Filipina "berkomitmen untuk mempertahankan kapal yang sudah berkarat di beting itu," kata Malaya, sambil menambahkan bahwa kapal itu adalah "simbol kedaulatan kami di beting yang terletak di ZEE kami".
ZEE memberi negara hak berdaulat atas perikanan dan sumber daya alam dalam jarak 200 mil dari pantainya, tetapi tidak menunjukkan kedaulatan atas wilayah itu.
Mahkamah Arbitrase Internasional menggelar persidangan sengketa Laut China Selatan antara Filipina dan China pada tahun 2016. Filipina menang dalam kasus ini.
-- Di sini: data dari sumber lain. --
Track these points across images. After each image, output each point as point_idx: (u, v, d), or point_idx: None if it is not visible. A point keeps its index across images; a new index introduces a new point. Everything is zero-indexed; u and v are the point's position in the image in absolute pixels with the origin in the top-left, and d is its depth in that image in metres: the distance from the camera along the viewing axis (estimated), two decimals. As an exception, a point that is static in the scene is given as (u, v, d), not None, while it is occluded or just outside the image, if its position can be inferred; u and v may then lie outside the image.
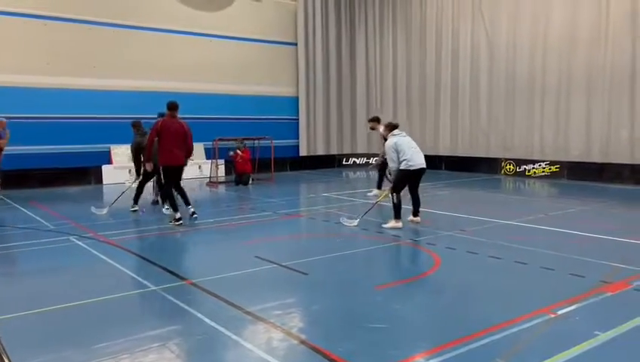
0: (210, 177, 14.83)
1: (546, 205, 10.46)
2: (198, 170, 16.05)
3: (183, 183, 8.85)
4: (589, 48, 13.54)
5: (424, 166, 7.94)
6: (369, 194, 11.26)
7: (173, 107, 8.28)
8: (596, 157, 13.70)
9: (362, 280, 5.47)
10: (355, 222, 8.05)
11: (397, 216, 7.78)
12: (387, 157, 8.06)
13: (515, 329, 3.89)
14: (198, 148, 16.45)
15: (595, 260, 5.87)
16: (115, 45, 14.83)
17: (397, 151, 7.79)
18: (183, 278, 5.39)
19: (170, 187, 8.53)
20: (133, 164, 10.43)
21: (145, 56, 15.31)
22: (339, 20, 19.47)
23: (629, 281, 5.04)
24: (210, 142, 14.85)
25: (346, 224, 8.05)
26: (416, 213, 8.18)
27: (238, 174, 14.18)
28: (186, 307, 4.51)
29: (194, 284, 5.18)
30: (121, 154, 15.12)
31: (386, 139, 8.17)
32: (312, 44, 18.77)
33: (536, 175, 14.95)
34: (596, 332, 3.78)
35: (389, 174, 10.64)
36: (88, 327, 4.15)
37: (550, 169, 14.73)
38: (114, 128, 14.68)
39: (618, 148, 13.26)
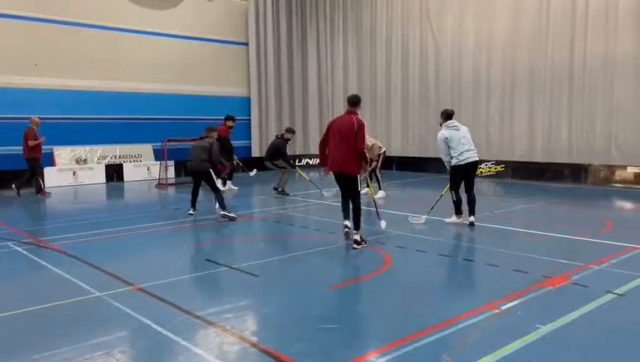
0: (159, 179, 14.48)
1: (492, 204, 10.79)
2: (147, 171, 15.68)
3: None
4: (531, 48, 14.08)
5: (474, 159, 7.91)
6: (377, 196, 10.63)
7: (351, 101, 6.74)
8: (539, 157, 14.28)
9: (314, 281, 5.47)
10: (423, 219, 8.15)
11: (457, 211, 8.01)
12: (439, 149, 8.02)
13: (461, 326, 4.00)
14: (147, 150, 16.10)
15: (538, 256, 6.10)
16: (59, 43, 14.25)
17: (448, 146, 7.79)
18: (129, 283, 5.22)
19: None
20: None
21: (91, 55, 14.78)
22: (290, 21, 19.44)
23: (569, 276, 5.27)
24: (159, 143, 14.51)
25: (413, 221, 8.15)
26: (471, 213, 7.96)
27: None
28: (133, 313, 4.38)
29: (141, 289, 5.04)
30: (65, 156, 14.57)
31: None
32: (264, 44, 18.66)
33: (483, 174, 15.42)
34: (537, 326, 3.94)
35: (375, 176, 10.79)
36: (28, 336, 3.96)
37: (496, 168, 15.24)
38: (57, 129, 14.09)
39: (558, 147, 13.87)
Pengadilan PBB yang berbasis di Den Haag itu mengatakan, klaim kedaulatan Beijing atas sebagian besar Laut China Selatan tidak memiliki dasar hukum, termasuk di Second Thomas Shoal.
China telah membangun pulau-pulau buatan yang dimiliterisasi di Laut China Selatan dan klaim kedaulatan bersejarahnya tumpang tindih dengan ZEE Filipina, Vietnam, Malaysia, Brunei, dan Indonesia.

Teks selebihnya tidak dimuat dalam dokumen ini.